▶ SELECTED PASSAGE
Three Times Your Free Medicare Colonoscopy Could Cost You


Earlier this year, a family member had a screening colonoscopy. He’d seen the news stories about the Affordable Care Act mandating no out-of-pocket costs, such as co-pays or a deductible. So if this test is supposed to be “free,” why did he get a bill? This isn’t the first time I’ve heard of people receiving bills for this procedure. (Full disclosure: That even happened to me.)

Medicare covers a colonoscopy with no Part B deductible, copayment, or coinsurance when the test is done for screening:

  • Once every 2 years for those at high risk
  • Once every 10 years for those who are at average risk, and
  • Four years after a flexible sigmoidoscopy for those who are at average risk.

When there are twists to the rules, there can be cost-sharing as can happen in the following three situations.

The physician removes a polyp or tissue for a biopsy.

▶ INFORMATION SHOWN
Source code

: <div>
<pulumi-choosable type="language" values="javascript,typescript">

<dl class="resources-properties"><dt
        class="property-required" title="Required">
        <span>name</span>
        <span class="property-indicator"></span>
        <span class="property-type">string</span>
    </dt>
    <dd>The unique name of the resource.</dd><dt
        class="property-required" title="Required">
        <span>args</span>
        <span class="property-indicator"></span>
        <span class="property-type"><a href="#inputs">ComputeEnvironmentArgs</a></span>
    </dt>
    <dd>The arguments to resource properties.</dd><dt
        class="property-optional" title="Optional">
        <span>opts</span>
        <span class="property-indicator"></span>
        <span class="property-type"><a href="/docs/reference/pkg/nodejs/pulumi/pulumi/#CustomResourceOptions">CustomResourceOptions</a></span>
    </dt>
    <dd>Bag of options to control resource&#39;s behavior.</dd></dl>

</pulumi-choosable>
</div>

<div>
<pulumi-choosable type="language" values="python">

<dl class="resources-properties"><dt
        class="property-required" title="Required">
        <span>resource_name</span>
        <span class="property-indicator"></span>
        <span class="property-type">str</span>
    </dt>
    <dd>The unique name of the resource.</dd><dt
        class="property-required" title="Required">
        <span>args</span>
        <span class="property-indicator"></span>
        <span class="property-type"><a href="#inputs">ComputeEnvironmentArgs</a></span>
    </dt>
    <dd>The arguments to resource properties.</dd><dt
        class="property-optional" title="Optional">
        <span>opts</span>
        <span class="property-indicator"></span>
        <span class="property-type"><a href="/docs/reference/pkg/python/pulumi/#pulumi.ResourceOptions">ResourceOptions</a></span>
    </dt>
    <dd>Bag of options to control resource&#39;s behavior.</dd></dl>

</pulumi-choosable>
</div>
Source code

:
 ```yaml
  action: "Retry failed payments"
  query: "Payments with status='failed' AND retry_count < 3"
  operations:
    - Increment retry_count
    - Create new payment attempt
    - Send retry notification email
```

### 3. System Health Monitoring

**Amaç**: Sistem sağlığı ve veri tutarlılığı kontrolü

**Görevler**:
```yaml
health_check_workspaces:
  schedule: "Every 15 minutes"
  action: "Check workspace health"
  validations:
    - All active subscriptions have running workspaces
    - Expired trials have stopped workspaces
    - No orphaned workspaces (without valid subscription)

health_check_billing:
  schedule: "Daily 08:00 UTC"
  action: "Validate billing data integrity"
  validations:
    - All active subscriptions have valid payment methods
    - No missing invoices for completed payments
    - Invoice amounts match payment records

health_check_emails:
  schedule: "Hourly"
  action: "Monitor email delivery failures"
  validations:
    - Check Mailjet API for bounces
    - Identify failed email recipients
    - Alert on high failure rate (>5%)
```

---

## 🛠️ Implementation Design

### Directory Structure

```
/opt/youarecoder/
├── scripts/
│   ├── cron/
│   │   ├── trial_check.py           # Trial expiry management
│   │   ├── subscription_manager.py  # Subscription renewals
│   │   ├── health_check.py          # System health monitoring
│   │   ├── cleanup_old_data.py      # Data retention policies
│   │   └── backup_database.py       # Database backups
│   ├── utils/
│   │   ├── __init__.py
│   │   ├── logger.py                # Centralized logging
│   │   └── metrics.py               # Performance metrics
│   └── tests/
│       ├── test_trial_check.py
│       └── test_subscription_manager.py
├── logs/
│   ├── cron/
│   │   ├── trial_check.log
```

▶ TASK BRIEF
Answer these about the Medicare colonoscopy article:
1. Which law did the news stories say mandates no out-of-pocket costs for the test?
2. How often does Medicare cover a screening colonoscopy for those at high risk?
3. In the situation named in the final line, what does the physician remove?
The entries come from a separate source, unrelated to the Medicare colonoscopy article.

▶ EXERCISE ANSWER
1. The Affordable Care Act.
2. Once every 2 years.
3. A polyp or tissue for a biopsy.